Chesapeake Bay Bridge-Tunnel
The Chesapeake Bay Bridge-Tunnel below was the second of the three to open 15 April 1964. This bridge-tunnel isn’t like the others. It connects the south side by way of Virginia Beach (independent city) to Virginia’s Eastern Shore by way of Cape Charles in Northampton County. It also runs a police division that is independent of both Virginia Beach and Northampton County. This is the only bridge-tunnel of the three that is not maintained by the Virginia Department of Transportation (VDOT.) It’s maintained independently by the Chesapeake Bay Bridge and Tunnel Commission. Unlike the other two, this bridge-tunnel has tolls.
Taking the Chesapeake Bay Bridge Tunnel from Virginia Beach
From Interstate 64, you take Northampton Boulevard to get to the Chesapeake Bay Bridge-Tunnel. On Northampton, there is a Wawa gas station /convenience store where you can fill up on gas. Afterward, Northampton Boulevard will take you straight to the bridge. After paying the toll, you start on the Chesapeake Bay Bridge-Tunnel’s Northbound lanes. The first tunnel to encounter this way is the Thimble Shoal Channel Tunnel. There is a restaurant and gift shop on the southernmost man-made island as well before you enter the Thimble Shoal Channel Tunnel. There is also a fishing pier with information here. The second tunnel (north) to encounter is the Chesapeake Channel Tunnel. Further along, the bridge will rise, and when you first find yourself on land. This portion is only Fisherman’s Island, which is a national wildlife refuge. Just once more over water, and you will finally arrive on the Eastern Shore.
The toll rates for the CBBT are currently $15 during peak season for class 1 vehicles, and $13 during off-peak. The CBBT offers discounts for return trips within 24 hours of the first trip, at $3 during peak season, and $5 during off peak season. E-Z Pass is accepted by the CBBT, and only through that can discounts be processed. More information on the tolls can be found here, and for the Chesapeake Bay Bridge-Tunnel as a whole can be found here. They also have a Twitter account that tweets travel updates, if you wish to “follow the gulls.”

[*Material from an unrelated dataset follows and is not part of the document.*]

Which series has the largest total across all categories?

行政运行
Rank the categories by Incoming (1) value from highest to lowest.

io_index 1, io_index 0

Some Scary Facts About The Chesapeake Bay Bridge-Tunnel
The goal of this portion is for you, the reader, to make a very careful decision on whether or not driving across the bridge-tunnel is ideal for you. That above image is of the Chesapeake Bay Bridge-Tunnel, and it is a 17.6 mile (28.3 km) bridge over a wide portion of the bay. The water is very deep ranging from 25 to 100 feet (7.6 to 30.5 meters), and each tunnel is 1 lane on each side. This is a long, narrow bridge that is shared by tractor- trailers. Drivers, mostly tractor-trailers have gone overboard, unfortunately, which most likely results in a fatality. The bridge is both beautiful and terrifying, and you may need to make a thorough decision ahead of time on whether or not you can make this drive yourself.

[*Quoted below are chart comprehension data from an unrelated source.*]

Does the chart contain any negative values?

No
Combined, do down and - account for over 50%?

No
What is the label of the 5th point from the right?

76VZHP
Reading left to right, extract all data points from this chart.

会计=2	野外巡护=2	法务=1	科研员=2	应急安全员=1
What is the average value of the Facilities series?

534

The reason for mentioning this is that the Chesapeake Bay Bridge-Tunnel has a driver’s assistance program if the driver has a phobia. Provided that the driver calls (757-331-2960) ahead of time to arrange for it first, it can be arranged for an employee to drive the personal car across the Chesapeake Bay Bridge-Tunnel as a way to prevent a potential incident resulting from the phobia. However, the employees aren’t hired exclusively for the driver assistance program. Unless you call in advance, the employees have other work to do.